## ABOUT THIS EXERCISE
Your answer should hold every line of the records below that contains the string "point".

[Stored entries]
****************************************
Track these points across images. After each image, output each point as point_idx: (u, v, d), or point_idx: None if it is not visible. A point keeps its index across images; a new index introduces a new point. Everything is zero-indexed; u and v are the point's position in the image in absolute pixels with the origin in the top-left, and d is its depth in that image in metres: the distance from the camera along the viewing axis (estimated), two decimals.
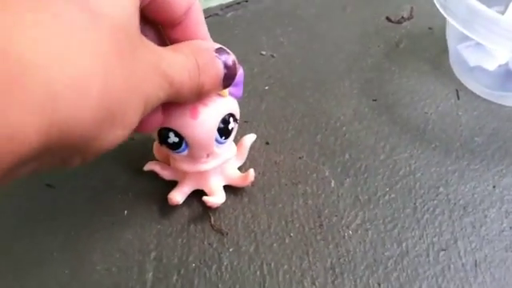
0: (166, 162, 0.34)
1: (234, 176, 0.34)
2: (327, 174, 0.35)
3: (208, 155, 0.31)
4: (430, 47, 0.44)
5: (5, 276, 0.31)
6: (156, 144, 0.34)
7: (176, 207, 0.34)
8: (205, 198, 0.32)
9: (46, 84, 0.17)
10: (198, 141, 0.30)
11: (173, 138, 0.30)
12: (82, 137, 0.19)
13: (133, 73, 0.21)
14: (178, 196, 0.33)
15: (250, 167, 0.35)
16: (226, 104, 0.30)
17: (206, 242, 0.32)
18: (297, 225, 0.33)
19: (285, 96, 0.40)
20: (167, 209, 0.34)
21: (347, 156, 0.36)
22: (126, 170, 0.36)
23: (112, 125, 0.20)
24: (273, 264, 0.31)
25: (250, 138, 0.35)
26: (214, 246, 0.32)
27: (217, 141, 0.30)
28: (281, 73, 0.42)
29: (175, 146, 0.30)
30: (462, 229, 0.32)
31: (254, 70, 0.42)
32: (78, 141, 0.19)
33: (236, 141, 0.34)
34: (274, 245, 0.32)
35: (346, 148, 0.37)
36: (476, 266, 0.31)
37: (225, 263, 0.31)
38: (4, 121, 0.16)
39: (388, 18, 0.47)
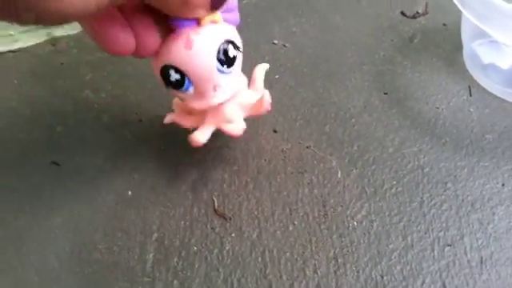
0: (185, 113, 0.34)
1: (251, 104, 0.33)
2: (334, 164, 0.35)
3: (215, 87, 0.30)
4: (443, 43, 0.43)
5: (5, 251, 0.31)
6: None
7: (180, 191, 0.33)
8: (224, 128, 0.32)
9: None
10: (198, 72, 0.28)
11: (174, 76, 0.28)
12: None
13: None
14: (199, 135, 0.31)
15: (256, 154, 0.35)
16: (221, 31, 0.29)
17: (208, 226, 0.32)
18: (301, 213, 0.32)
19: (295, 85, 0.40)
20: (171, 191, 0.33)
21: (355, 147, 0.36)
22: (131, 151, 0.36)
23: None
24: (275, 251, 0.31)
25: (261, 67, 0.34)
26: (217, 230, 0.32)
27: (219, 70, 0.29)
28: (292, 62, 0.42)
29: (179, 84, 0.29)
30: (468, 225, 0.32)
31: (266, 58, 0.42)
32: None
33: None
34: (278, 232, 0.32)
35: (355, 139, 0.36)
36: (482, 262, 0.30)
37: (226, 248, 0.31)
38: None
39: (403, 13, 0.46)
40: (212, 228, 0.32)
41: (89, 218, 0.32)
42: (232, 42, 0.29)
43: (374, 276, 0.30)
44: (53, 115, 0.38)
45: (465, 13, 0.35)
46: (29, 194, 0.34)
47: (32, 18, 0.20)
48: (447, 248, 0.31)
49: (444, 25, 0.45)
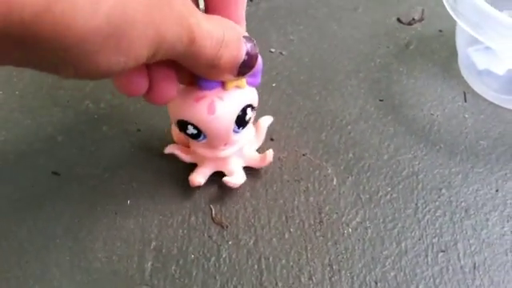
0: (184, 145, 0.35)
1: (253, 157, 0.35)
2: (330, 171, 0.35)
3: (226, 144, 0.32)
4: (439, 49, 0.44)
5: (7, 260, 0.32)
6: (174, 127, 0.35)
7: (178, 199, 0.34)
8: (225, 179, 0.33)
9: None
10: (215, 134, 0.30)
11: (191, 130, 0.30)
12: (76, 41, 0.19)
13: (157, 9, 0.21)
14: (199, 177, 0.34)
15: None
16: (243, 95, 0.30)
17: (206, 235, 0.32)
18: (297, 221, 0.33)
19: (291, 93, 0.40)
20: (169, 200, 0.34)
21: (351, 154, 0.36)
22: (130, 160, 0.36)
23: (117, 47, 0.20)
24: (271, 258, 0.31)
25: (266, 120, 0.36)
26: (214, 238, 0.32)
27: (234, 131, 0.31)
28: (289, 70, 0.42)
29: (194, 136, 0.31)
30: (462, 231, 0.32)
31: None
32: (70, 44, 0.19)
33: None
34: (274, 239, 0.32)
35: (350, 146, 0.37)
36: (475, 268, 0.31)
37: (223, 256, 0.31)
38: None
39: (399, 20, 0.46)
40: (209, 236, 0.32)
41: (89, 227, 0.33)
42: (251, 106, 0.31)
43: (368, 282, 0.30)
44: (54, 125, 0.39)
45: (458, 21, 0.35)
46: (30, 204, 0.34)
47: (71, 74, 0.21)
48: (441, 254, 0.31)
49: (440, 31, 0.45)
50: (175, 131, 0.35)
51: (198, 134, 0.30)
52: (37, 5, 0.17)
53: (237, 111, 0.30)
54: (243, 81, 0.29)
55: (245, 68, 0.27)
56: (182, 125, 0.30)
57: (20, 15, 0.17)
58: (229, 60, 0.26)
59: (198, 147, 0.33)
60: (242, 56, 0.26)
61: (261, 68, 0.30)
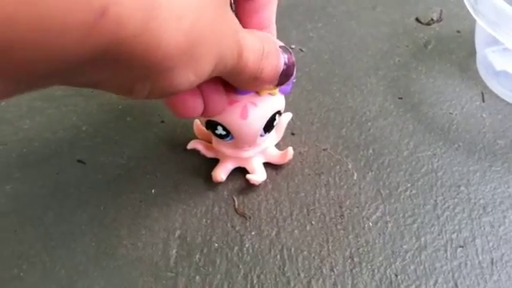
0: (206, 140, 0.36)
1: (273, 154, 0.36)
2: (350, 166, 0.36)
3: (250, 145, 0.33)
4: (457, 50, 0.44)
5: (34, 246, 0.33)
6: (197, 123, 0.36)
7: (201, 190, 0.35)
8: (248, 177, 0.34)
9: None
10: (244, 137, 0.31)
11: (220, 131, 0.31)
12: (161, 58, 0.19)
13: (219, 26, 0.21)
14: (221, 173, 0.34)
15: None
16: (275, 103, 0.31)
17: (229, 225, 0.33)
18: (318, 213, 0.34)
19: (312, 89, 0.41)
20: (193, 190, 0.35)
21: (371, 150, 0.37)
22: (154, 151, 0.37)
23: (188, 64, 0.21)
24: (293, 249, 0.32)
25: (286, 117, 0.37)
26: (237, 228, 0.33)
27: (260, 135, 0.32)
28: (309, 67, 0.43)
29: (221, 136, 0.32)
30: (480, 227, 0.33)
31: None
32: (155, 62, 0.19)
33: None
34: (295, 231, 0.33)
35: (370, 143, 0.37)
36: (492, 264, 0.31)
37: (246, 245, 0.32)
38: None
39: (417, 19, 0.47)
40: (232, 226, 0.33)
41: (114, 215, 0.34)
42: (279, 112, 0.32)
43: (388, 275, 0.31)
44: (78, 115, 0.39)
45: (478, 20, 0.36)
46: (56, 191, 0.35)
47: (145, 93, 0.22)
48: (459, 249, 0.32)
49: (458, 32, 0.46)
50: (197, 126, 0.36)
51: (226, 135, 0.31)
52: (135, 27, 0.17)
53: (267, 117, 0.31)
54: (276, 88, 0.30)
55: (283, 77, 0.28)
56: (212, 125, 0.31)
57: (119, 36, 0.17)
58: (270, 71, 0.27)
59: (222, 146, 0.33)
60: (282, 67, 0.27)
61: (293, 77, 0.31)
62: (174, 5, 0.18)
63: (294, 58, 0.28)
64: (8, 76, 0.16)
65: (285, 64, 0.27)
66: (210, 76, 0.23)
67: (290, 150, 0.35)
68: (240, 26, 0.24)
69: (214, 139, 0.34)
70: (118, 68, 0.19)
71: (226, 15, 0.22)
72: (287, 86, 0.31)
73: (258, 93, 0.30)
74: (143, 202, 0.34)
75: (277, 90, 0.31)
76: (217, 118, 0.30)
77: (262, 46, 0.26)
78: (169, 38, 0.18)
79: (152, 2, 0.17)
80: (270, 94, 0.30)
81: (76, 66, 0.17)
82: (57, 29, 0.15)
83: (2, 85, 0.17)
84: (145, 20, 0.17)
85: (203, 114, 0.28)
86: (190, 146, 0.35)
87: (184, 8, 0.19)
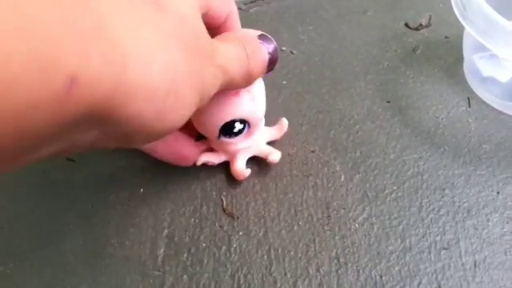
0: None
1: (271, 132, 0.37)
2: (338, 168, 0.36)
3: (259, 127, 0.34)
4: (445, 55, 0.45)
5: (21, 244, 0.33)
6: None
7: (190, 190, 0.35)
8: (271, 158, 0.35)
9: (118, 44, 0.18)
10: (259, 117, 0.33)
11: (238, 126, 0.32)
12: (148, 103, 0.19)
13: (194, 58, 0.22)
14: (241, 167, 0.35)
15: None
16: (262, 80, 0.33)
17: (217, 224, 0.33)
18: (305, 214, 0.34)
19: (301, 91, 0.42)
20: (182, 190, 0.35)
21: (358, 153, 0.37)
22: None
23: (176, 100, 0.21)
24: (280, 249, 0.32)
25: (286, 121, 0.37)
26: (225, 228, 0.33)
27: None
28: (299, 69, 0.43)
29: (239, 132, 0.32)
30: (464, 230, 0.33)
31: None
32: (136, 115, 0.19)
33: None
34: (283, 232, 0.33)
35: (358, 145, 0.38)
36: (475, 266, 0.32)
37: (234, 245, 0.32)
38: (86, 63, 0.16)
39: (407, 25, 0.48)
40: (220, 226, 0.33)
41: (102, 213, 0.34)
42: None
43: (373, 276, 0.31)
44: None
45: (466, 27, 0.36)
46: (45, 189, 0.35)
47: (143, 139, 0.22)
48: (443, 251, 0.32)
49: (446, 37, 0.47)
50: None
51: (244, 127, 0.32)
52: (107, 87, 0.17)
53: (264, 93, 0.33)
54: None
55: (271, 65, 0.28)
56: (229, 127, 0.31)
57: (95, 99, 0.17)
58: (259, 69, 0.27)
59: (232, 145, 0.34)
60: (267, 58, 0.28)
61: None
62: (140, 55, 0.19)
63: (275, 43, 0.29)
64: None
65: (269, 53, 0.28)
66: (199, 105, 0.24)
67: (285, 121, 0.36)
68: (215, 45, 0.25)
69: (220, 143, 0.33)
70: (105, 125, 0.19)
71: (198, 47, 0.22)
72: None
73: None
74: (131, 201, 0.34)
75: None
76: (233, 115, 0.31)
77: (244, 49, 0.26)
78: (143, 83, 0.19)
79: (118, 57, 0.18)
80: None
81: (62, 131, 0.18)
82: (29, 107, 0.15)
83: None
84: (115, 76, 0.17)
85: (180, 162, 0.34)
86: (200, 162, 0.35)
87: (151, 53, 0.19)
****************************************
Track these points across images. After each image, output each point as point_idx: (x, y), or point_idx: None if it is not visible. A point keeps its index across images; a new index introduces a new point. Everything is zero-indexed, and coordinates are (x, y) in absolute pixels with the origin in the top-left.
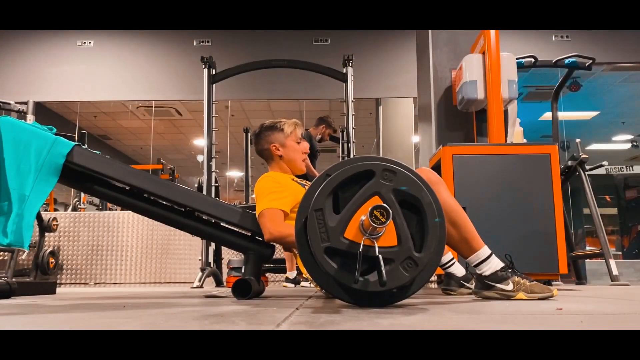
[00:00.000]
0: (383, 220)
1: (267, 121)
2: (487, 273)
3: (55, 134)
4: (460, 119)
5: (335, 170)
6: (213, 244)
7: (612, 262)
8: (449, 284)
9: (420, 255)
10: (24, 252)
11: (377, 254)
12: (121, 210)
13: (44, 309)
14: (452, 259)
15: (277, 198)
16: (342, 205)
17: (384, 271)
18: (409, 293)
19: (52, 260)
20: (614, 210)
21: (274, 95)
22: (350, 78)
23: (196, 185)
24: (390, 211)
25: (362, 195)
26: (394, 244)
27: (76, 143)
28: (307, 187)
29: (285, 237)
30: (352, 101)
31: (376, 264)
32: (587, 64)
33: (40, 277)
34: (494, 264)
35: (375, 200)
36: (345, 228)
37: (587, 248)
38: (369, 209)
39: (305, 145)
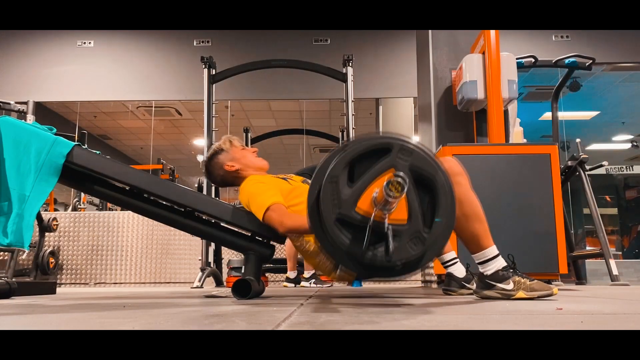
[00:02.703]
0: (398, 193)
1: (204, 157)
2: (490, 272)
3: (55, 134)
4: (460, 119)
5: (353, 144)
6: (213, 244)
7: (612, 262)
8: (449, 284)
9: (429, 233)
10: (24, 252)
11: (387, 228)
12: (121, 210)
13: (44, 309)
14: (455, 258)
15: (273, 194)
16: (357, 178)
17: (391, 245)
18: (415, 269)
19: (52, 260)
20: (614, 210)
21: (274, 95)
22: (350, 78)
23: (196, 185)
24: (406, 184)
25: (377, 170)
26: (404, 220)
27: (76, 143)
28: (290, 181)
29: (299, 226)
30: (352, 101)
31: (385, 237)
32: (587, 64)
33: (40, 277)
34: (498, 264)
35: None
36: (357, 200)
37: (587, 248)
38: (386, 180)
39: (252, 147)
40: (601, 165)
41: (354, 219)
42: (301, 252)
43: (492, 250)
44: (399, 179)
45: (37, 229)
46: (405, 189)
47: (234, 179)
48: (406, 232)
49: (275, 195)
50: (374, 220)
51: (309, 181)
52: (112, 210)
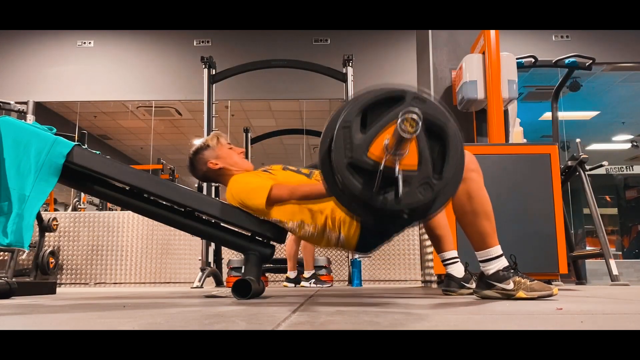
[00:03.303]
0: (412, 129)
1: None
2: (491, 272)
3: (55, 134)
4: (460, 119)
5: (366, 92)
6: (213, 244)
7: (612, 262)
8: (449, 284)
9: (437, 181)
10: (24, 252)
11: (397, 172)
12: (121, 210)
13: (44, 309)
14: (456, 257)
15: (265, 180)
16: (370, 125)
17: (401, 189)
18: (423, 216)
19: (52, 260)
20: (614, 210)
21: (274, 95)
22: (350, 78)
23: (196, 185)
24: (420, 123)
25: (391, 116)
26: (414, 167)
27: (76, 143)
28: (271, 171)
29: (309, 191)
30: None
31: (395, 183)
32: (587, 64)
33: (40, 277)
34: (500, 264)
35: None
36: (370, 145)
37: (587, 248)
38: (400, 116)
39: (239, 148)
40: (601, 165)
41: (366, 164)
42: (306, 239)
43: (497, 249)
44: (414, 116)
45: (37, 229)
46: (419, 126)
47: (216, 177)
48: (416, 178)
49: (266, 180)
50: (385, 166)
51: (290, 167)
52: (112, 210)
****************************************
## OUTPUT
Track these points across images. After each image, output each point as point_idx: (u, v, d), or point_idx: None if it is not visible. A point keeps its index across images; a new index introduces a new point. Everything is zero-indexed; u and v are the point's position in the image in absolute pixels with the origin in the top-left, and d is its depth in that image in metres: the distance from the camera along the viewing axis (estimated), two decimals.
Track these points across images. After each image, output each point as point_idx: (x, y), or point_idx: None if it is not visible. A point keeps its index across images; a new index introduces a new point. Everything is zero-indexed, and coordinates are (x, y) in absolute pixels with the origin in the top-left.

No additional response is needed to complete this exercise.